QUIM MONZÓ - 12/04/2006

Ya no hablamos como antes

Una de las consecuencias de la caída del telón de acero y la llegada de la decadencia occidental a los países que estaban más allá fue el descubrimiento de una cantera excepcional de actrices porno. Del infierno político y las estrecheces morales de aquel mundo comunista se pasó, en pocos años, a un festival de exhibición lúbrica que pocos habían imaginado. Budapest se ha convertido en un emporio de la industria del porno y los talentos más preciados allí no sólo se convierten en estrellas del santcugatense Private sino que atraviesan el Atlántico y triunfan en la meca de ese tipo de cine, que - como en el caso del otro- es Estados Unidos.

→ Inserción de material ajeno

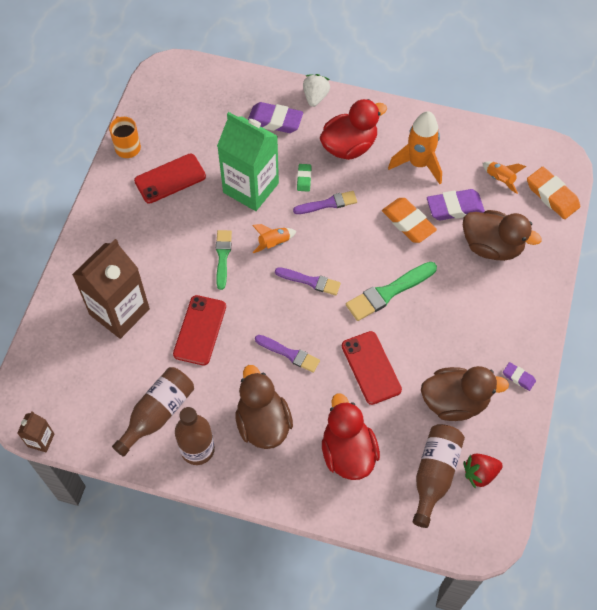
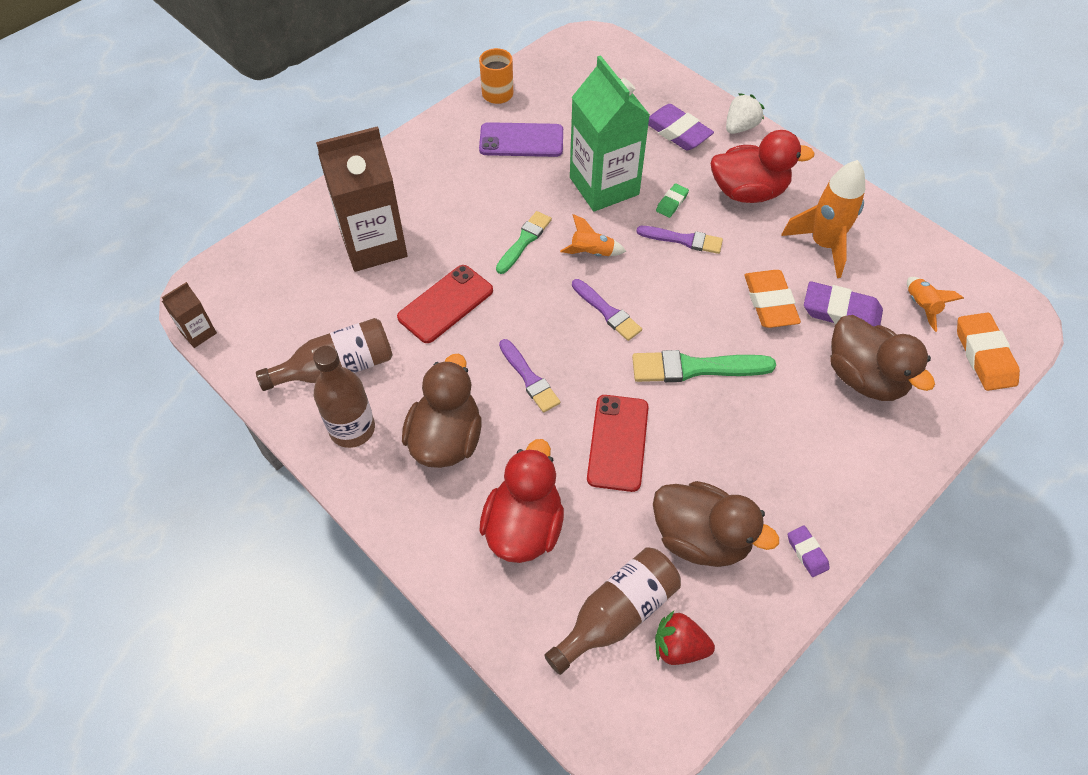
camera: 30 degrees right, 5 degrees down
red phone [134,154,206,204] -> purple phone [479,122,563,157]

Pero sucede algo curioso. Cada vez en más películas porno las chicas no dicen ni mu. A ver si nos entendemos: cuando uno mira una peli porno no es para escuchar a la actriz recitando a Shakespeare. En eso estamos de acuerdo. Pero un poco de diálogo nunca va mal, ni que sea para descansar unos segundos entre un birmano y un pájaro loco,o incluso para añadir más lascivia a esas mismas escenas. La imagen tiene importancia, claro está, pero la labia también, y decir bonitas obscenidades al partenaire es siempre un punto añadido. Si no lo fuese, los teléfonos eróticos habrían ya desaparecido, todos.

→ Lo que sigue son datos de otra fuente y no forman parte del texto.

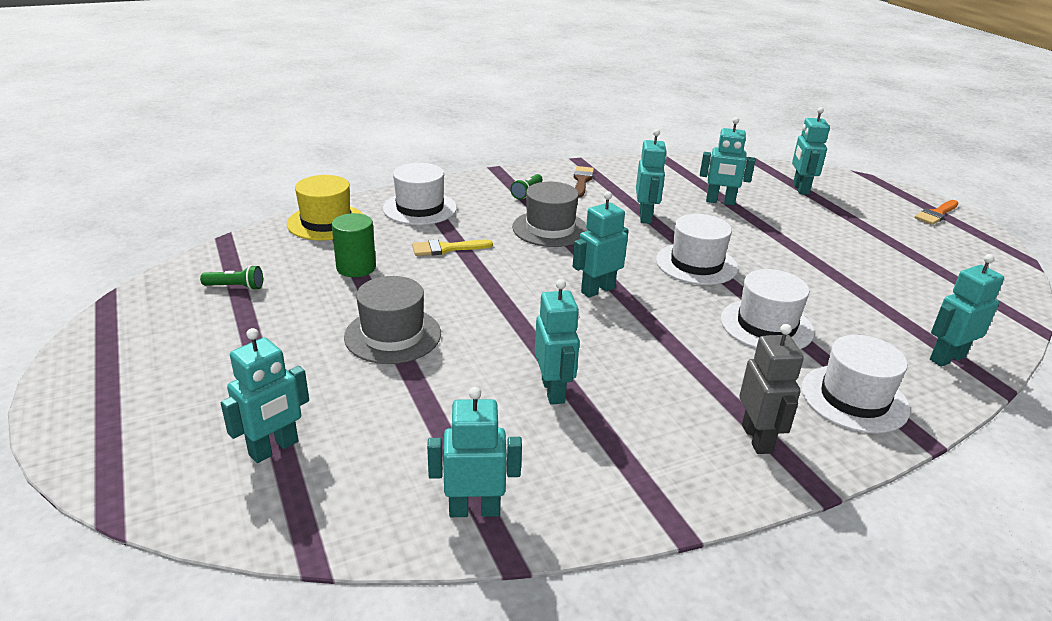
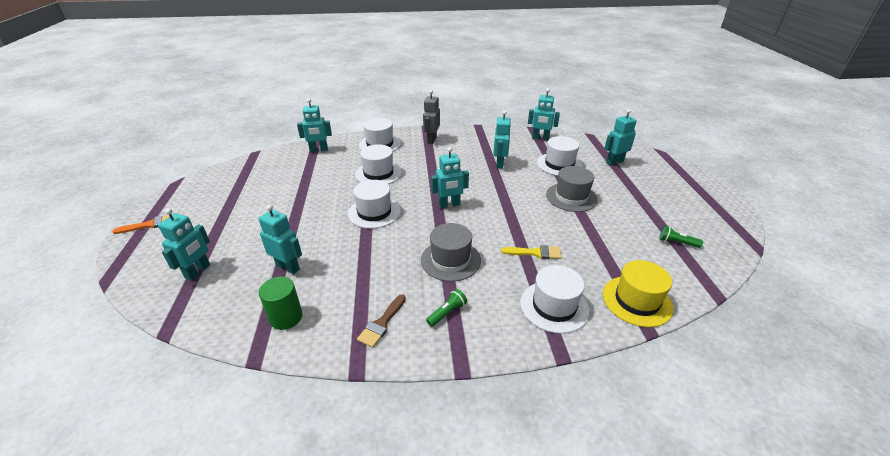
camera: 160 degrees left, 5 degrees up
green cylinder [331,213,376,277] -> green cylinder moved to [259,277,303,330]
turquoise robot [636,129,667,224] -> none
none -> white hat [537,136,583,176]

En muchas películas actuales, las actrices, acabadas de llegar de la Europa del centro, no saben ni papa de inglés. A lo sumo dicen "Yes..., yes...!", y de ahí no salen. Los chicos sí, porque en general todavía son americanos, e intentan compensar la falta de palique lascivo de las chicas diciendo ellos las guarradas. Pero queda triste y descompensado que ellas se limiten a gemir, o casi. Es evidente que en las grandes producciones, si es necesario, se doblan las voces de los participantes. Mi amiga Moliner, que fue a Budapest a ver cómo hacían una película porno, me explicó a la vuelta que en el rodaje cada uno hablaba como quería. Uno en húngaro, otra en inglés, la de más allá en francés, y Toni Ribas en catalán. Tanto daba porque, si había alguna frase de verdad interesante, luego se doblaba al inglés y punto. Pero en las películas más sencillas, el rodaje es rápido y los medios escasos, y no se pierde tiempo en doblajes ni en hacer memorizar a las actrices frases como "Put your big throbbing shaft in my tight little twat!" y cosas así. Si no se memoriza, o sale de natural o no sale. De modo que las starlets acabadas de llegar se limitan al adverbio de asentimiento. Pocas veces puedes deleitarte con detalles como la voz preciosa de Monica Sweetheart aquella vez que, tras un facial demasiado alto de Peter North (ante el que tuvo que retroceder para poder cazarlo al vuelo y que no se perdiese más allá de su melena), al oír la risa y las excusas de éste ( "Oh, sorry..."), rio a su vez y dijo, muy lentamente: "It´s my pleasure...".

Antes no era así, porque la mayoría de actrices eran americanas y uno aprovechaba para fijarse en las frases, y de esa forma ir mejorando su nivel de inglés. Pero la globalización tiene estas pegas. Decimos a menudo que nuestros adolescentes son secos e inexpresivos, que tienen poco dominio de los recursos lingüísticos y que van fatal de inglés. ¿Cómo queremos que no vayan fatal de inglés, ni que tengan poco dominio de los recursos lingüísticos, si ven que con decir "Yes...!" ya pueden desenvolverse en la vida?